(WORK TO BE COMPLETED):
Go through the entries, filter for the word "Rendered", and copy every line that has it.

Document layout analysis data
'''
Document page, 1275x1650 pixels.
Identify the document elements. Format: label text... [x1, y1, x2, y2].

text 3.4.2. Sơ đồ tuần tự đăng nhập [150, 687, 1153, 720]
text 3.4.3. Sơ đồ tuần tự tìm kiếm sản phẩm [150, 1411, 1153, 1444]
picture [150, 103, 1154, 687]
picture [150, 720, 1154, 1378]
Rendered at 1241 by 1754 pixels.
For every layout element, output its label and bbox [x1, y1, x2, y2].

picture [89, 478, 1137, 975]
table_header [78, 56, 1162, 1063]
'''
'''
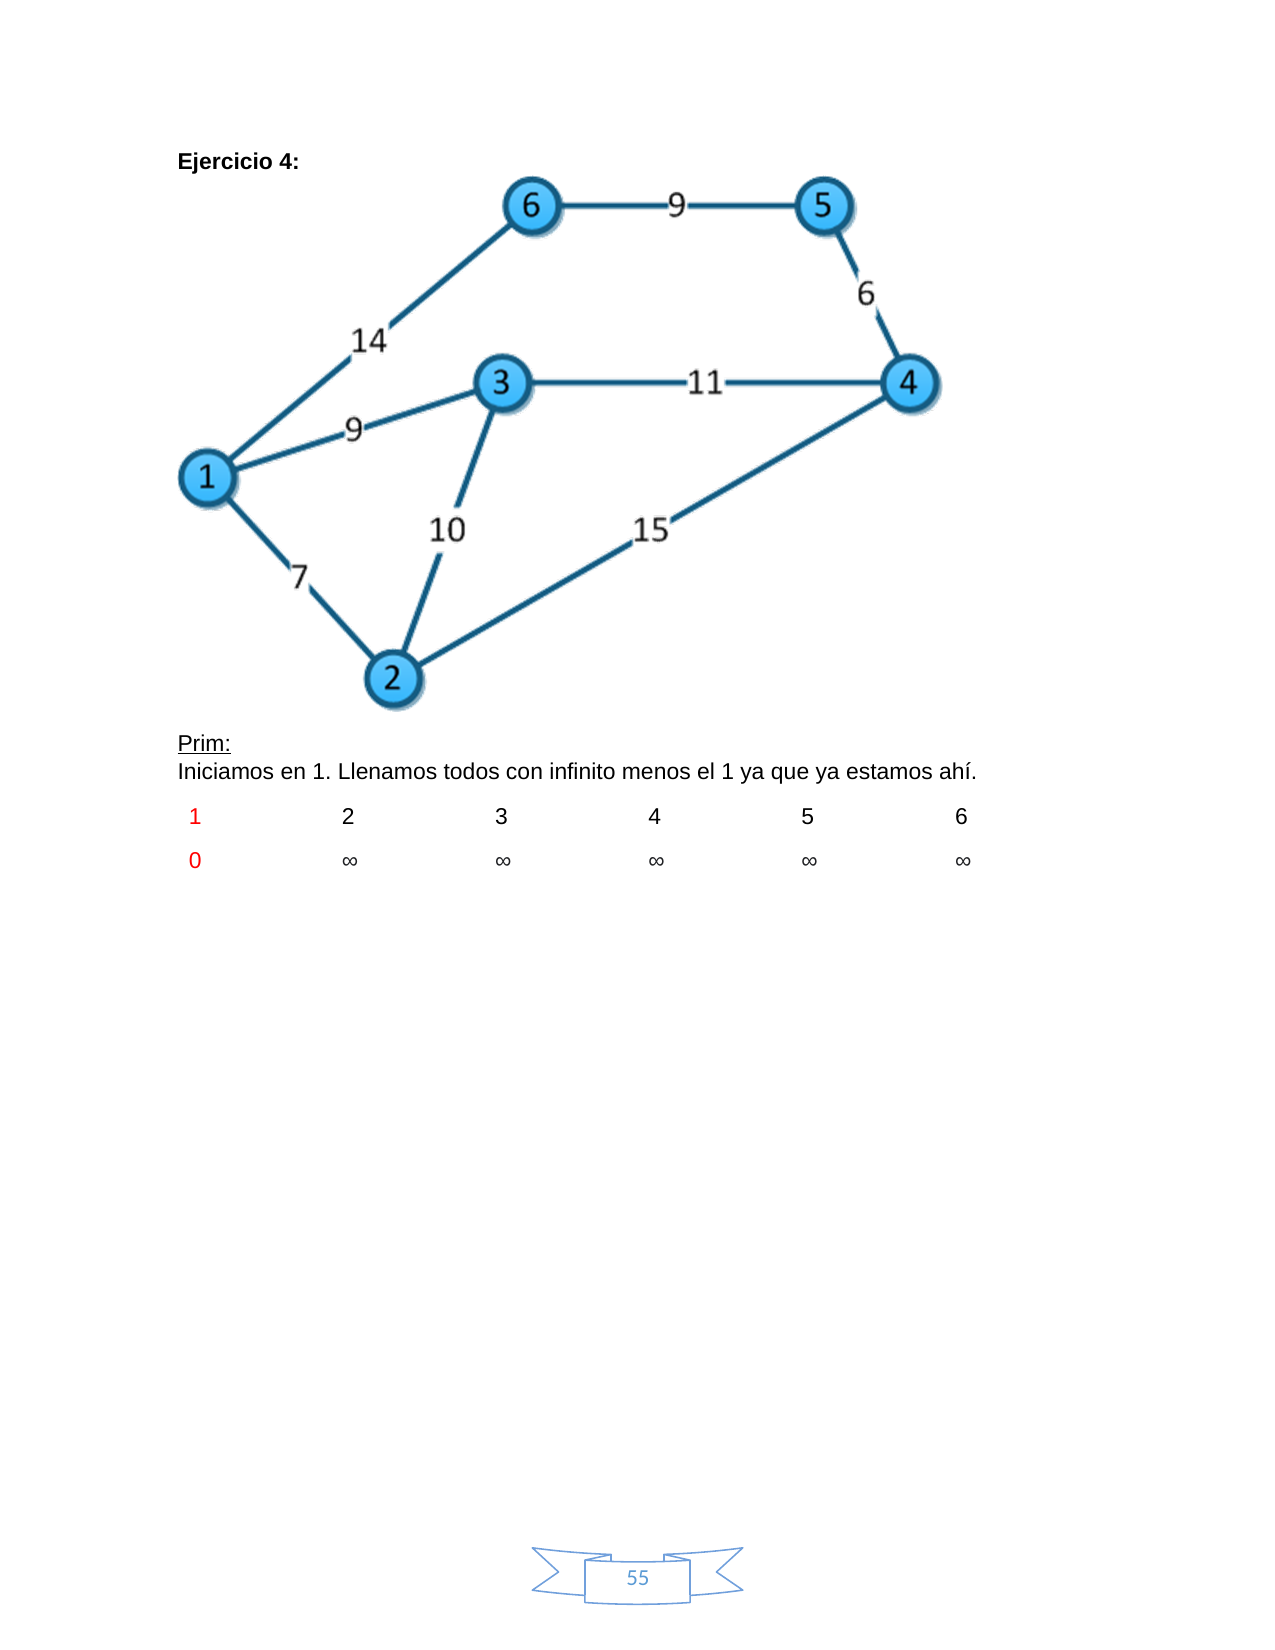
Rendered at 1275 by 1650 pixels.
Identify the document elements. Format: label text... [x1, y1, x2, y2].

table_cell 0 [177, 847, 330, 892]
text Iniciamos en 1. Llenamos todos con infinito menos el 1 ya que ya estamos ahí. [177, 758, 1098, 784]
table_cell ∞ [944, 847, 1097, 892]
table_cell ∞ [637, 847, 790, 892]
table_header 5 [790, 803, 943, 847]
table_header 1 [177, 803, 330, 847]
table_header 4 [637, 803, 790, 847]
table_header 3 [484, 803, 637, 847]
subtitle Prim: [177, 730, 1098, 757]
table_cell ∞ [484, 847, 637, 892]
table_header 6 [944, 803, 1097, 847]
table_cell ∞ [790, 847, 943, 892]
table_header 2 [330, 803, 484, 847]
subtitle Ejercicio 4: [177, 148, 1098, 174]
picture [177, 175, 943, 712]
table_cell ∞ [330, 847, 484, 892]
'''
'''
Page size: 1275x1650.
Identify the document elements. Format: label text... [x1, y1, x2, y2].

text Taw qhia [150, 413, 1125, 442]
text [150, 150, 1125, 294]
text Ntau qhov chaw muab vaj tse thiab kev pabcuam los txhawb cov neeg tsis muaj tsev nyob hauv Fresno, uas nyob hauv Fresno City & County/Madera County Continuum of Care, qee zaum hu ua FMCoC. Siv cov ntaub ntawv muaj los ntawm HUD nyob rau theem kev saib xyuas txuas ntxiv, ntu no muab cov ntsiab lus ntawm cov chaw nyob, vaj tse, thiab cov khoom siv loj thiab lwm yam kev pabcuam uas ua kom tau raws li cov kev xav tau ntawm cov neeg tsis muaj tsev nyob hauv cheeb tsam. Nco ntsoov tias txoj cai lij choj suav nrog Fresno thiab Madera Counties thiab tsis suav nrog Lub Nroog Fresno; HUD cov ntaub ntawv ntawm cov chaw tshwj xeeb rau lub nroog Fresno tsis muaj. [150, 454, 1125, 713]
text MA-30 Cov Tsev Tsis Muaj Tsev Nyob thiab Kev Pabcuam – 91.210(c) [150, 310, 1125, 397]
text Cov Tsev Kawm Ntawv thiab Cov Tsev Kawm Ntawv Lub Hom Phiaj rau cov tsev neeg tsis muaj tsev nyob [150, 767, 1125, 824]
'''
(RESULT BELOW):
Rendered at 1241 by 1754 pixels.
Rendered at 1275 by 1650 pixels.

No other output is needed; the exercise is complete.